The second column represents the metric under consideration. We compare the model performance is terms of RMSE. Results are transformed back to their original scale prior to computing the RMSE for better interpretability. The cases where an ensemble beats all other tested models are marked in bold and the best performing combiner algorithm is stated in parentheses (RF: Random Forest, RR: Ridge Regression, XGB: xgboost). Additionally, we provide the average pairwise Pearson correlation \(\rho \) between the forecasts of the base LSTMs. The more the model forecasts differ from one another, the higher the potential improvement gained by an ensemble. The key observations are:

  • In 81% of all cases, an LSTM stacking model outperforms all other approaches. In the other cases, there is only one LSTM model (respectively) that slightly outperforms the stacked LSTMs.

  • Although the ensemble architecture is identical for all data sets, there is no single best meta-learner for all data sets.

  • Model diversity is essential: \(\rho \) is correlated to the best ensemble RMSE by more than 70%, i.e., a low \(\rho \) between forecasts tends to increase ensemble performance. This becomes visible especially in the context of the Sunspots data, where the stacked LSTMs outperform their base learners by more than 50% RMSE. Hence, combining many comparably weak LSTM predictors results in a greater performance win than the combination of a few good learners.

  • For all ensembles, it holds that its forecasts are significantly different from all baseline estimates. This result is based on the paired t-test for significance.Footnote 2

  • Out of the four investigated LSTM parameters, varying the learning rate leads to greatest diversity generation. The reason for this is that the learning rate has a strong effect on the local minimum that is reached. Varying the values for dropout, hidden layers and nodes tends to generate forecasts with higher correlation and less diversity.

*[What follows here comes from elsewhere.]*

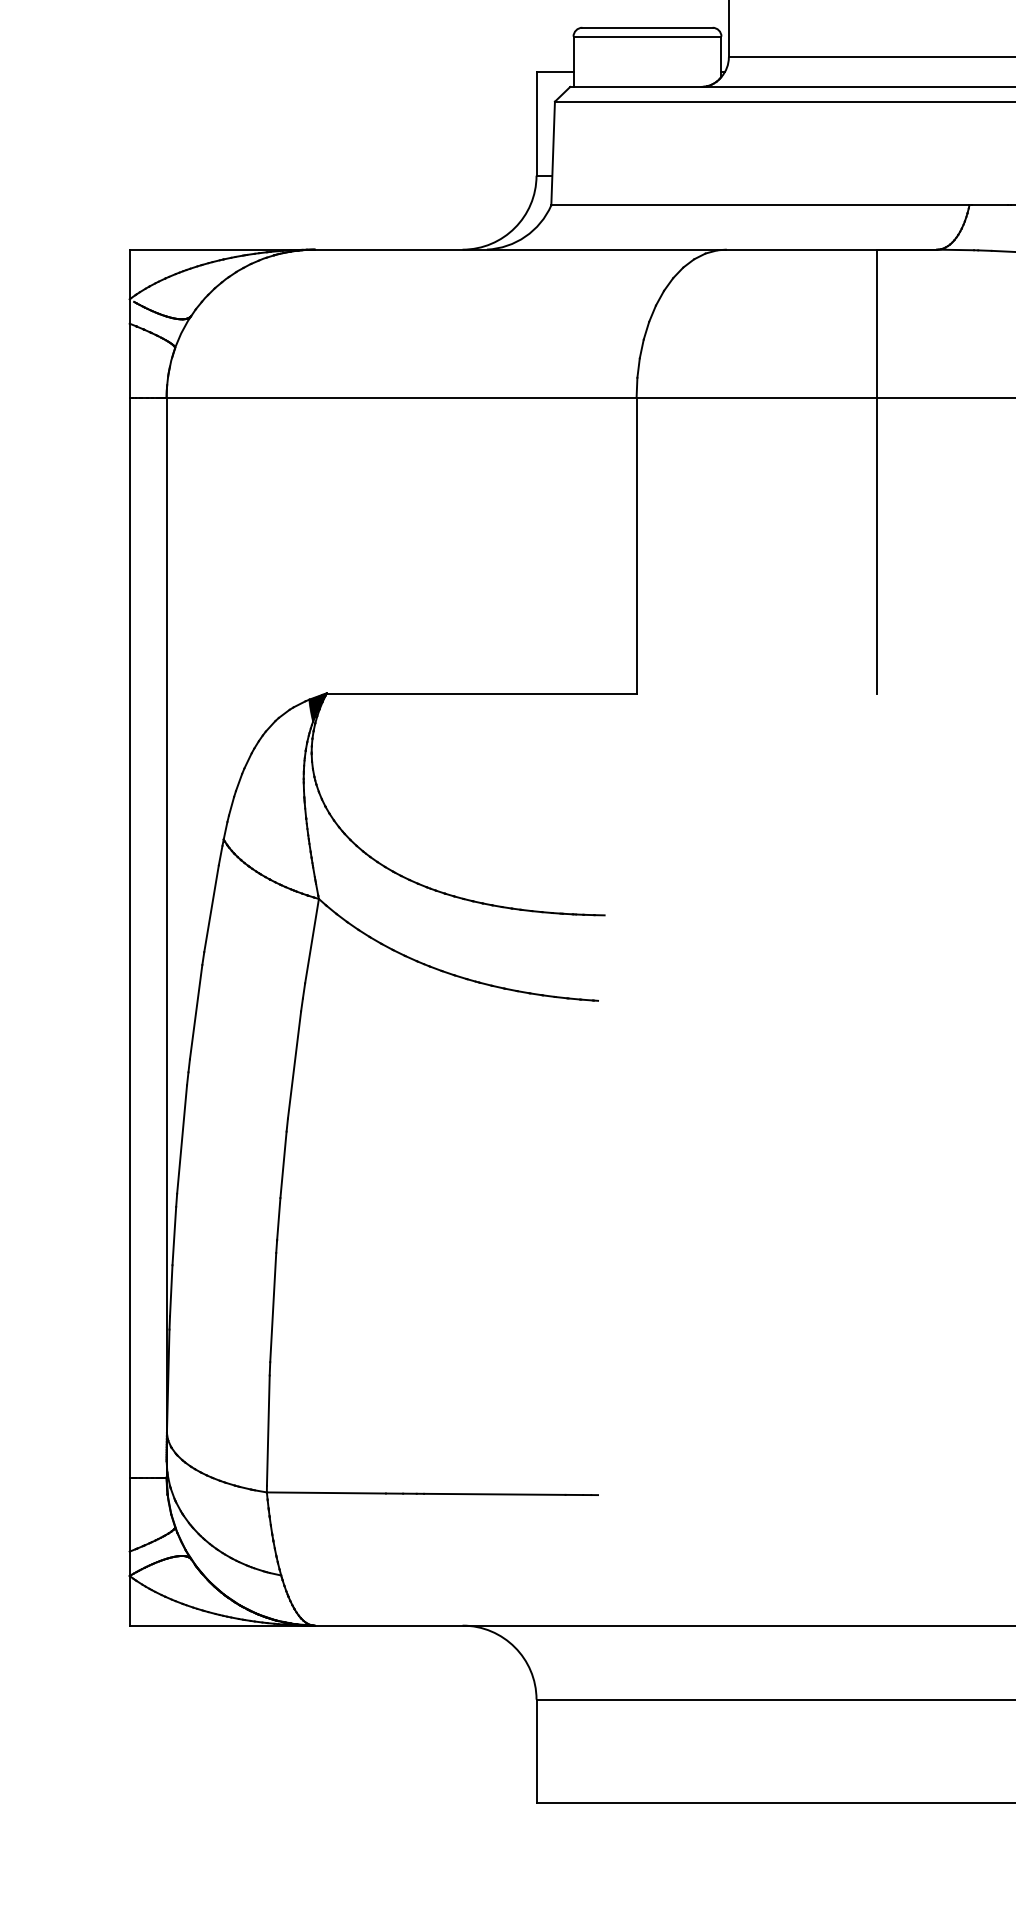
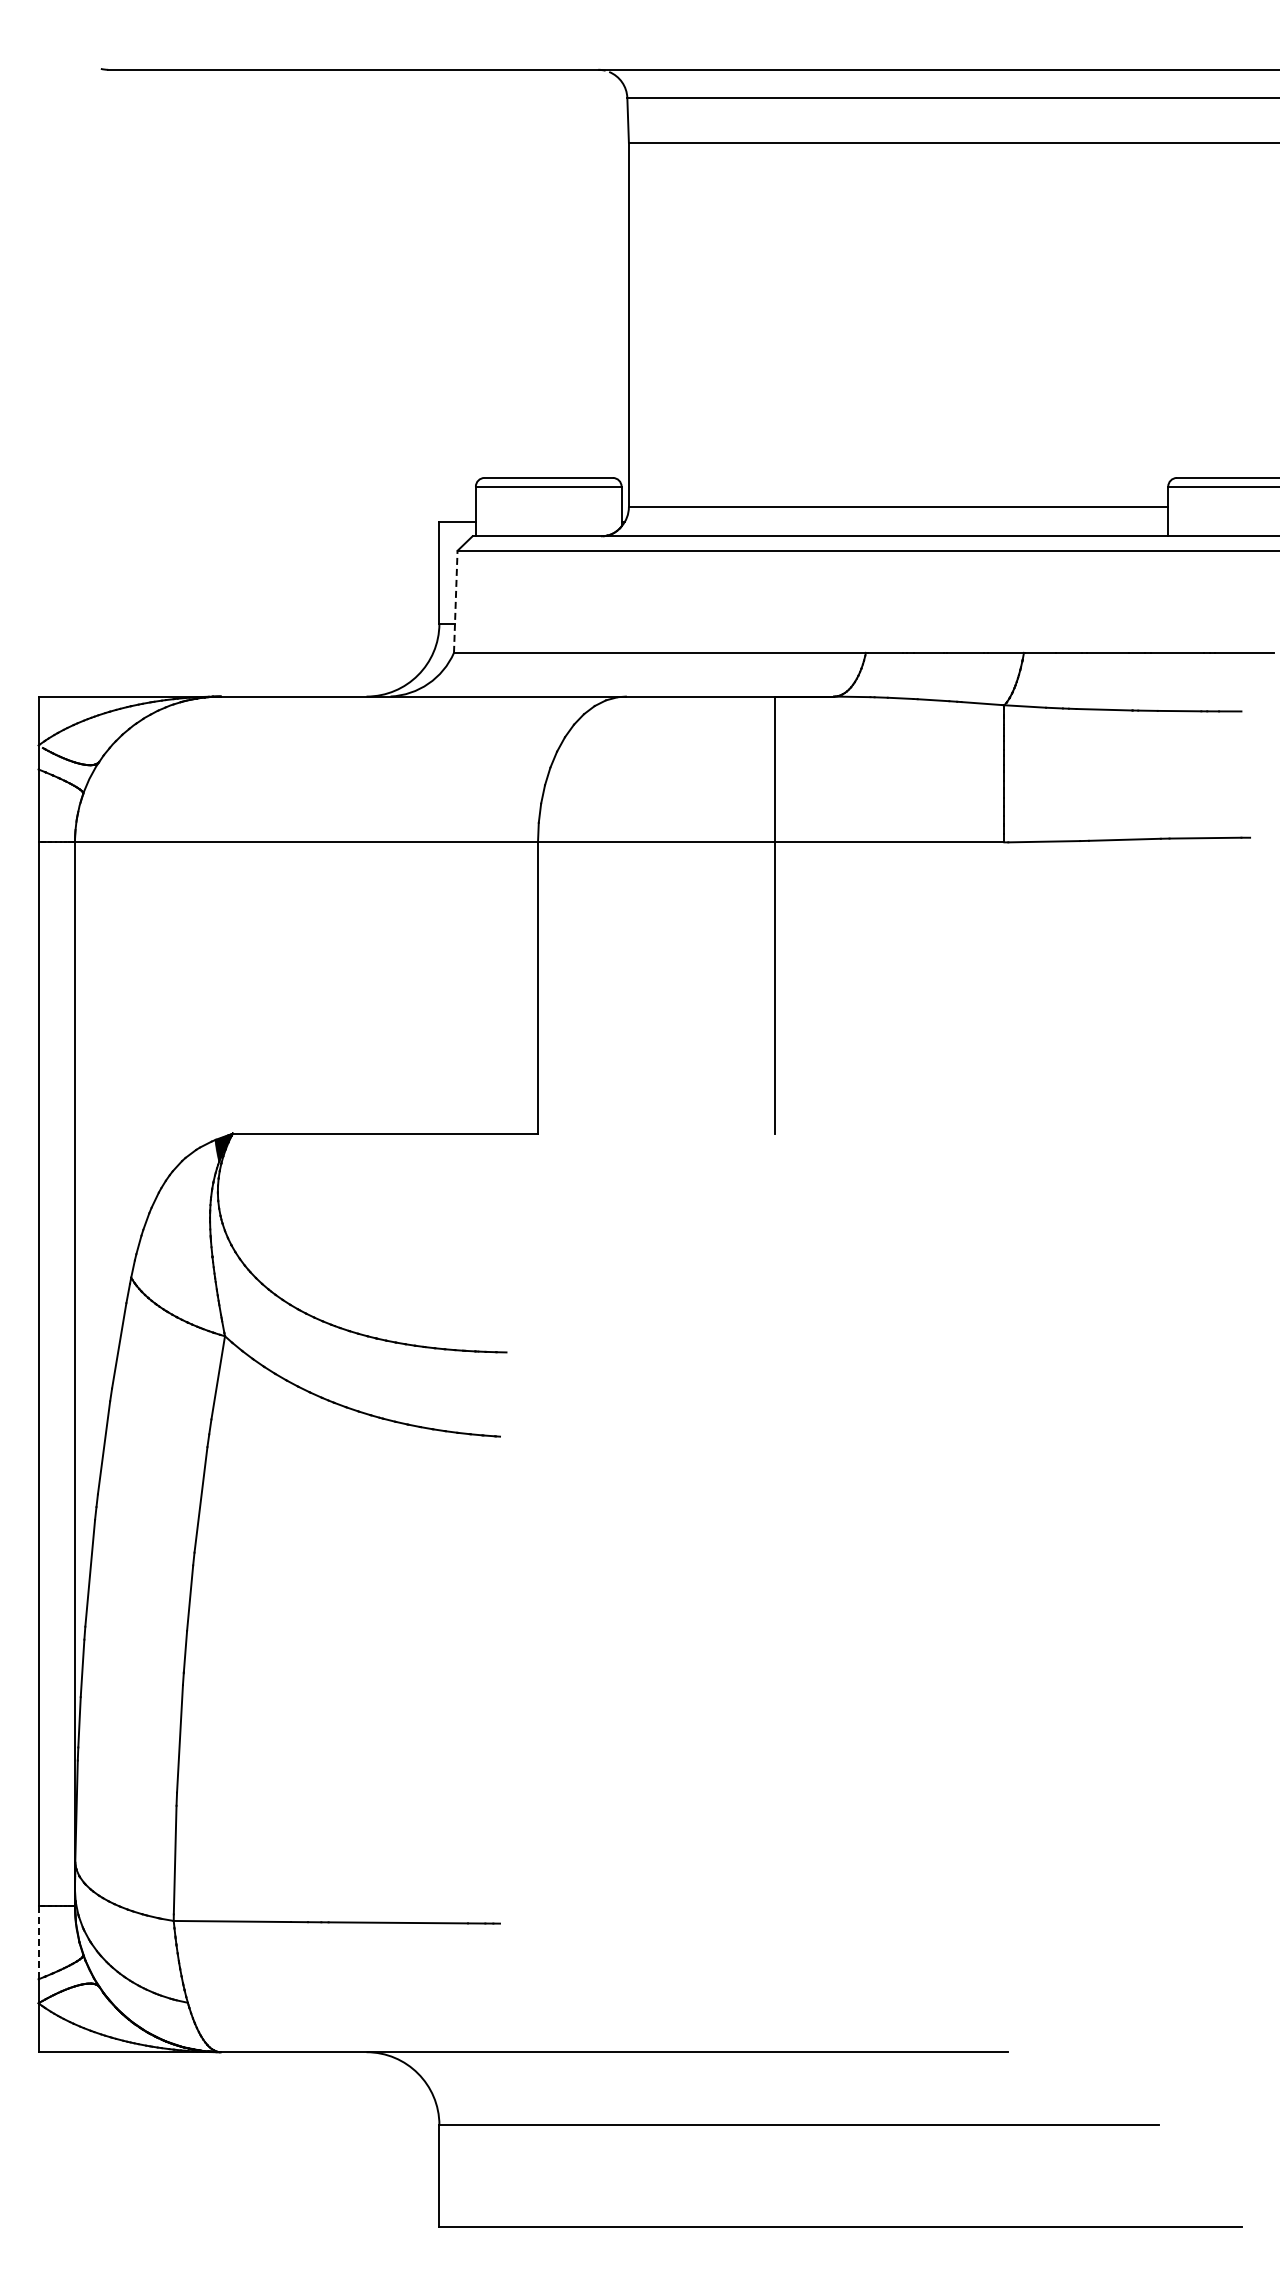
line: (552, 153) -> (455, 601), solid -> dashed
line: (129, 1515) -> (38, 1943), solid -> dashed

5 Future Work and Conclusion

The experiments suggest that the LSTM ensemble forecast is indeed a robust estimator for multi-step ahead time series forecasts. Although there exist single models that perform better in terms of RMSE, the proposed ensemble approach enables users to achieve solid forecasts without the need to focus on heavy parameter optimization. An interesting observation is that the outstanding performance of the ensemble forecast is valid across multiple datasets from entirely different domains. There remains, however, significant potential to further improve some aspects of the algorithm, especially with regard to the fundamental design of the ensemble.

The proposed LSTM ensemble architecture opens the door to lots of further potential. First and foremost, the meta-learner of the stacking model could be improved in two ways. One is to generate more features describing the dynamics of the series, especially that part immediately preceding the forecasting horizon. Additionally, the meta-learners’ parameters could be tuned more heavily, or it could be replaced by an entirely different meta-learning algorithm.

Another area of improvement lies in the design of the ensemble itself. The selection of values for sequence lengths S and LSTM parameters \(\varDelta \) could further influence the final result, especially if some domain specific knowledge regarding the series is available.

Lastly, configuring the individual LSTMs may increase the general quality of the base learners. This can be achieved by tuning the LSTM parameters. It must be ensured, however, that the diversity between these models remains sufficiently large.